What The Thunder Says
I’m interested in what the thunder says. I’m interested in the magic of printing., its rumbling divagation. My long-time poetry partner, fellow-traveler, Vlad, runs 1080press. I help sometimes. The problem of publishing often is, as Seth Price writes, dispersion. I like that ink has history, and color has history, that weighs it down. If you cut the paper cross-grain, if you put too much ink on the roller, the words might go nowhere.
English is my only language, and I am not at home in it. The arrangement of words on the page, or in the mouth, is, thus, brackish. Language spoken is the language of redemption. I came to Hölderlin late. I was in Filip Marinovich’s Shakespearean Motley College, misunderstood a prompt, and came face to face with Hölderlin’s alter-ego Scardanelli, dancing in some sub-basement of history.

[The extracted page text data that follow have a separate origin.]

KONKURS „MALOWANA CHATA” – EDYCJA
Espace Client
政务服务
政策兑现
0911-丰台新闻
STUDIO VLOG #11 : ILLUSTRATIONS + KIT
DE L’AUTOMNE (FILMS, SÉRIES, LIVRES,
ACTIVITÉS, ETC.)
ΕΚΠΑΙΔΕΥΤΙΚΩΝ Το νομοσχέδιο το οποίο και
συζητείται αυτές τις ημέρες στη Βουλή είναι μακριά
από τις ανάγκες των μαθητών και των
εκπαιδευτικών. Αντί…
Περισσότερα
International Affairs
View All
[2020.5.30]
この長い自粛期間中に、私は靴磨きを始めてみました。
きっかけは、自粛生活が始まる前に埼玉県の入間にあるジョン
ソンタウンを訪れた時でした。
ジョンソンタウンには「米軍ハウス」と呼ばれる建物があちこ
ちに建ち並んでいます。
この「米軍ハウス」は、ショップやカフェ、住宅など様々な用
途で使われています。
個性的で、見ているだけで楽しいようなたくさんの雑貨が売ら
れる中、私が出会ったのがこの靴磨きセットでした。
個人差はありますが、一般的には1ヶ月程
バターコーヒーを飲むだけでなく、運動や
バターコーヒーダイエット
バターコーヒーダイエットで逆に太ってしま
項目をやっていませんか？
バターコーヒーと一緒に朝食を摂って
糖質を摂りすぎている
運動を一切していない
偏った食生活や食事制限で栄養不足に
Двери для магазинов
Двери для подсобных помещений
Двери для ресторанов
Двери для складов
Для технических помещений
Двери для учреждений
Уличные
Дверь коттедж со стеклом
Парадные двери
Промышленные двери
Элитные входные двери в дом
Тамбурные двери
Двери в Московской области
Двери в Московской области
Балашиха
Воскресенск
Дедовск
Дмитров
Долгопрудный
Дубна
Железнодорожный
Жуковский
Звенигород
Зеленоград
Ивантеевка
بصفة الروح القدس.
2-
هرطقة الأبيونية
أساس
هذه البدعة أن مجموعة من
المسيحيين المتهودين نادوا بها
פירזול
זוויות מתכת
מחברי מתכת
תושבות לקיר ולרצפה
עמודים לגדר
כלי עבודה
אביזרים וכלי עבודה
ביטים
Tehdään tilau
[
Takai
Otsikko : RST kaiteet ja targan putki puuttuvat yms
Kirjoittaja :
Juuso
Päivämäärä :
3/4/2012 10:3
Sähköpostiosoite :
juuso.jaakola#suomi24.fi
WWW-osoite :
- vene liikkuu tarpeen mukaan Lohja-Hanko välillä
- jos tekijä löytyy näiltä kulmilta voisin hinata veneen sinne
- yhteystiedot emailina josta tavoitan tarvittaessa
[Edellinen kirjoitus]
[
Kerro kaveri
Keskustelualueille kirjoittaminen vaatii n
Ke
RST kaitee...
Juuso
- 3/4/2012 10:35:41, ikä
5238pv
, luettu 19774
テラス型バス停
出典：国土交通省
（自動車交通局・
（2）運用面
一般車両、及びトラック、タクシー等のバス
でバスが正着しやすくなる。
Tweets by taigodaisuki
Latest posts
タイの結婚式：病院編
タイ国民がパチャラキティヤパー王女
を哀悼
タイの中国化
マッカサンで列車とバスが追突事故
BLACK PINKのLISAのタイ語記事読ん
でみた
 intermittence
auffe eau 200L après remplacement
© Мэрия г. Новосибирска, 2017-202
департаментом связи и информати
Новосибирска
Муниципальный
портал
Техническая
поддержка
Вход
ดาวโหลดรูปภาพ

My grandfather died, and my parents’ dog died. I think in this brief eruption of death I was faced with the problem of translation. As always, I am influenced by Joyelle McSweeney and Johannes Göransson: “Translation is the persistence of the body, but it also enfigures the potential of the body to change, to rot or release emanations. Translation scandalizes the self-sameness of human presence · it is the corpse or the ghost that follows too late or too soon on human presence.” [1] Translation increases opportunities for misprision, which is why I am drawn to it—the embrace that creates closeness and distance. The embrace, across language, that commissions letters from dogs, and nocturnal perambulations from humans.
Note
[1] Johannes Göransson.Transgressive Circulation: Essays on Translation. Tucson: Noemi Press, 2018. 22.